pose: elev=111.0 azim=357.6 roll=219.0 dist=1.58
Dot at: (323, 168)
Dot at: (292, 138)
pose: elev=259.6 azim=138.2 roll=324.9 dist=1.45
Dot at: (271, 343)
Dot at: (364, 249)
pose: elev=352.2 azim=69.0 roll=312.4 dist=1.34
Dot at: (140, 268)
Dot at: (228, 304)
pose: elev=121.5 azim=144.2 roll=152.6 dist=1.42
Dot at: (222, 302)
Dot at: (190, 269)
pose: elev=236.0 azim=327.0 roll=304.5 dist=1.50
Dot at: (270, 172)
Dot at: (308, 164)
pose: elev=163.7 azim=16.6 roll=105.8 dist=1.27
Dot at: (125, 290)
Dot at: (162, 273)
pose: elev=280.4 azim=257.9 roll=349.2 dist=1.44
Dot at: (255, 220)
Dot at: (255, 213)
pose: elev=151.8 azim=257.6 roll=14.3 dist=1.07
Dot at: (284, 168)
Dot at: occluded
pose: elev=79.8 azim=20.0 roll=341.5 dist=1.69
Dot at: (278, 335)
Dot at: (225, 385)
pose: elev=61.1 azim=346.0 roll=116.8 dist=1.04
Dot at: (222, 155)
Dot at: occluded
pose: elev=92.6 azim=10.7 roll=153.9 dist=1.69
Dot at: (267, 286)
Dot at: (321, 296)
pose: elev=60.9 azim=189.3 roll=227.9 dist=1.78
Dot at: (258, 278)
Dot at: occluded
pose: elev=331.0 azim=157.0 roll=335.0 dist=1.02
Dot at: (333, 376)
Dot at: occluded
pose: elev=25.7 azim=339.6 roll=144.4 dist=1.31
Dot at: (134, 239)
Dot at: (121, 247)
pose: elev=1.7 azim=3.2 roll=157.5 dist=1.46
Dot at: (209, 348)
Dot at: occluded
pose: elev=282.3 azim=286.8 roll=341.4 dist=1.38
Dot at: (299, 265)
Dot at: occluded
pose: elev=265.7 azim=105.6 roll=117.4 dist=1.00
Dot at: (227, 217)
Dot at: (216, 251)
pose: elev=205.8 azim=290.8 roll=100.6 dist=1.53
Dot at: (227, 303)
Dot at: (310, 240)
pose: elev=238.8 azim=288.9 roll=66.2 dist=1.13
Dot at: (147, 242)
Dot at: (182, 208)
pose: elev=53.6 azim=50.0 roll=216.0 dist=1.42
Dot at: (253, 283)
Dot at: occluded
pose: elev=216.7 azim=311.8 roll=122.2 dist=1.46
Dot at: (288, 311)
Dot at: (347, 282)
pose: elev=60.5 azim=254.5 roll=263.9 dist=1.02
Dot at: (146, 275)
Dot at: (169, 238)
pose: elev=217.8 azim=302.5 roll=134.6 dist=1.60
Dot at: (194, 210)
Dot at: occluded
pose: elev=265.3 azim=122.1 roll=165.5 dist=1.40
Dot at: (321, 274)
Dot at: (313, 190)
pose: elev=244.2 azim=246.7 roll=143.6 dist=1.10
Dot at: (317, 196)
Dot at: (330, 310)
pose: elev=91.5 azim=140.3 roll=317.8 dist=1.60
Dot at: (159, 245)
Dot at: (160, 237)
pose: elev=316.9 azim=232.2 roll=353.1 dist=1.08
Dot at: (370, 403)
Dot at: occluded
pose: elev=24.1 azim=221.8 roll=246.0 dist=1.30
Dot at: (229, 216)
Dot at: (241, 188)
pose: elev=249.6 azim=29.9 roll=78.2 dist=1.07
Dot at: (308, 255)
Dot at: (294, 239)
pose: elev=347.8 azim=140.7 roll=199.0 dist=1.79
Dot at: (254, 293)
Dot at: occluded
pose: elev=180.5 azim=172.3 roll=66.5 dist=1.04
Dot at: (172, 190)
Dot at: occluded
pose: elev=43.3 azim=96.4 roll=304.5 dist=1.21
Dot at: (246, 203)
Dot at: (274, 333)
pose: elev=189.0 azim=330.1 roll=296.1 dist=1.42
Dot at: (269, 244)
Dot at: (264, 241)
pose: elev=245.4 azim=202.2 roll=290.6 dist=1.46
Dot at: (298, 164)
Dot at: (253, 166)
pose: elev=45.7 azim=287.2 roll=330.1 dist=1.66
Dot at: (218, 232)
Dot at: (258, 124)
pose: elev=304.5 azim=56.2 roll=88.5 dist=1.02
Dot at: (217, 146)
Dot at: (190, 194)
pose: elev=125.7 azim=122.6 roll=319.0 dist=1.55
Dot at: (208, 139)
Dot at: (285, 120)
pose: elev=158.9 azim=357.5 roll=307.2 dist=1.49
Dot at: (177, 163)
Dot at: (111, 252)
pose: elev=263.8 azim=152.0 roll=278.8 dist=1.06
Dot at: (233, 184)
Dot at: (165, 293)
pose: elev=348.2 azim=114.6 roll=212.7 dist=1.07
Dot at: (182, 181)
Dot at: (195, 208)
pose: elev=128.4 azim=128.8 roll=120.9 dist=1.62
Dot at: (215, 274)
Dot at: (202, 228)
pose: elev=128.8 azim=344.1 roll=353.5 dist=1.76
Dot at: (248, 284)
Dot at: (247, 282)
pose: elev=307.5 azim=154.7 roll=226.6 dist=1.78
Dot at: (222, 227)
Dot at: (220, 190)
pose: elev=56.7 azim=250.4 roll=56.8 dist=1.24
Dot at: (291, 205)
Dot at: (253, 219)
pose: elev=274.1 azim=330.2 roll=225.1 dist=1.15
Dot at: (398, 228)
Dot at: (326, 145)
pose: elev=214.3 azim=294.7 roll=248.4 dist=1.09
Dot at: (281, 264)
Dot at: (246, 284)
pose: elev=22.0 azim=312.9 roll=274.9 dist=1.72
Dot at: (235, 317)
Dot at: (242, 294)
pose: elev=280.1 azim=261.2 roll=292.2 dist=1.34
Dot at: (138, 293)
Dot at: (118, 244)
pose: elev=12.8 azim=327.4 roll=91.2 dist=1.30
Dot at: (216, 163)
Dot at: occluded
..............................
● WORK TO COMPLETE
Rewrite this listing with every "pose" changed to "camera", leaving all else untouched.

● RESULT OF THIS EXERCISE
camera: elev=111.0 azim=357.6 roll=219.0 dist=1.58
Dot at: (323, 168)
Dot at: (292, 138)
camera: elev=259.6 azim=138.2 roll=324.9 dist=1.45
Dot at: (271, 343)
Dot at: (364, 249)
camera: elev=352.2 azim=69.0 roll=312.4 dist=1.34
Dot at: (140, 268)
Dot at: (228, 304)
camera: elev=121.5 azim=144.2 roll=152.6 dist=1.42
Dot at: (222, 302)
Dot at: (190, 269)
camera: elev=236.0 azim=327.0 roll=304.5 dist=1.50
Dot at: (270, 172)
Dot at: (308, 164)
camera: elev=163.7 azim=16.6 roll=105.8 dist=1.27
Dot at: (125, 290)
Dot at: (162, 273)
camera: elev=280.4 azim=257.9 roll=349.2 dist=1.44
Dot at: (255, 220)
Dot at: (255, 213)
camera: elev=151.8 azim=257.6 roll=14.3 dist=1.07
Dot at: (284, 168)
Dot at: occluded
camera: elev=79.8 azim=20.0 roll=341.5 dist=1.69
Dot at: (278, 335)
Dot at: (225, 385)
camera: elev=61.1 azim=346.0 roll=116.8 dist=1.04
Dot at: (222, 155)
Dot at: occluded
camera: elev=92.6 azim=10.7 roll=153.9 dist=1.69
Dot at: (267, 286)
Dot at: (321, 296)
camera: elev=60.9 azim=189.3 roll=227.9 dist=1.78
Dot at: (258, 278)
Dot at: occluded
camera: elev=331.0 azim=157.0 roll=335.0 dist=1.02
Dot at: (333, 376)
Dot at: occluded
camera: elev=25.7 azim=339.6 roll=144.4 dist=1.31
Dot at: (134, 239)
Dot at: (121, 247)
camera: elev=1.7 azim=3.2 roll=157.5 dist=1.46
Dot at: (209, 348)
Dot at: occluded
camera: elev=282.3 azim=286.8 roll=341.4 dist=1.38
Dot at: (299, 265)
Dot at: occluded
camera: elev=265.7 azim=105.6 roll=117.4 dist=1.00
Dot at: (227, 217)
Dot at: (216, 251)
camera: elev=205.8 azim=290.8 roll=100.6 dist=1.53
Dot at: (227, 303)
Dot at: (310, 240)
camera: elev=238.8 azim=288.9 roll=66.2 dist=1.13
Dot at: (147, 242)
Dot at: (182, 208)
camera: elev=53.6 azim=50.0 roll=216.0 dist=1.42
Dot at: (253, 283)
Dot at: occluded
camera: elev=216.7 azim=311.8 roll=122.2 dist=1.46
Dot at: (288, 311)
Dot at: (347, 282)
camera: elev=60.5 azim=254.5 roll=263.9 dist=1.02
Dot at: (146, 275)
Dot at: (169, 238)
camera: elev=217.8 azim=302.5 roll=134.6 dist=1.60
Dot at: (194, 210)
Dot at: occluded
camera: elev=265.3 azim=122.1 roll=165.5 dist=1.40
Dot at: (321, 274)
Dot at: (313, 190)
camera: elev=244.2 azim=246.7 roll=143.6 dist=1.10
Dot at: (317, 196)
Dot at: (330, 310)
camera: elev=91.5 azim=140.3 roll=317.8 dist=1.60
Dot at: (159, 245)
Dot at: (160, 237)
camera: elev=316.9 azim=232.2 roll=353.1 dist=1.08
Dot at: (370, 403)
Dot at: occluded
camera: elev=24.1 azim=221.8 roll=246.0 dist=1.30
Dot at: (229, 216)
Dot at: (241, 188)
camera: elev=249.6 azim=29.9 roll=78.2 dist=1.07
Dot at: (308, 255)
Dot at: (294, 239)
camera: elev=347.8 azim=140.7 roll=199.0 dist=1.79
Dot at: (254, 293)
Dot at: occluded
camera: elev=180.5 azim=172.3 roll=66.5 dist=1.04
Dot at: (172, 190)
Dot at: occluded
camera: elev=43.3 azim=96.4 roll=304.5 dist=1.21
Dot at: (246, 203)
Dot at: (274, 333)
camera: elev=189.0 azim=330.1 roll=296.1 dist=1.42
Dot at: (269, 244)
Dot at: (264, 241)
camera: elev=245.4 azim=202.2 roll=290.6 dist=1.46
Dot at: (298, 164)
Dot at: (253, 166)
camera: elev=45.7 azim=287.2 roll=330.1 dist=1.66
Dot at: (218, 232)
Dot at: (258, 124)
camera: elev=304.5 azim=56.2 roll=88.5 dist=1.02
Dot at: (217, 146)
Dot at: (190, 194)
camera: elev=125.7 azim=122.6 roll=319.0 dist=1.55
Dot at: (208, 139)
Dot at: (285, 120)
camera: elev=158.9 azim=357.5 roll=307.2 dist=1.49
Dot at: (177, 163)
Dot at: (111, 252)
camera: elev=263.8 azim=152.0 roll=278.8 dist=1.06
Dot at: (233, 184)
Dot at: (165, 293)
camera: elev=348.2 azim=114.6 roll=212.7 dist=1.07
Dot at: (182, 181)
Dot at: (195, 208)
camera: elev=128.4 azim=128.8 roll=120.9 dist=1.62
Dot at: (215, 274)
Dot at: (202, 228)
camera: elev=128.8 azim=344.1 roll=353.5 dist=1.76
Dot at: (248, 284)
Dot at: (247, 282)
camera: elev=307.5 azim=154.7 roll=226.6 dist=1.78
Dot at: (222, 227)
Dot at: (220, 190)
camera: elev=56.7 azim=250.4 roll=56.8 dist=1.24
Dot at: (291, 205)
Dot at: (253, 219)
camera: elev=274.1 azim=330.2 roll=225.1 dist=1.15
Dot at: (398, 228)
Dot at: (326, 145)
camera: elev=214.3 azim=294.7 roll=248.4 dist=1.09
Dot at: (281, 264)
Dot at: (246, 284)
camera: elev=22.0 azim=312.9 roll=274.9 dist=1.72
Dot at: (235, 317)
Dot at: (242, 294)
camera: elev=280.1 azim=261.2 roll=292.2 dist=1.34
Dot at: (138, 293)
Dot at: (118, 244)
camera: elev=12.8 azim=327.4 roll=91.2 dist=1.30
Dot at: (216, 163)
Dot at: occluded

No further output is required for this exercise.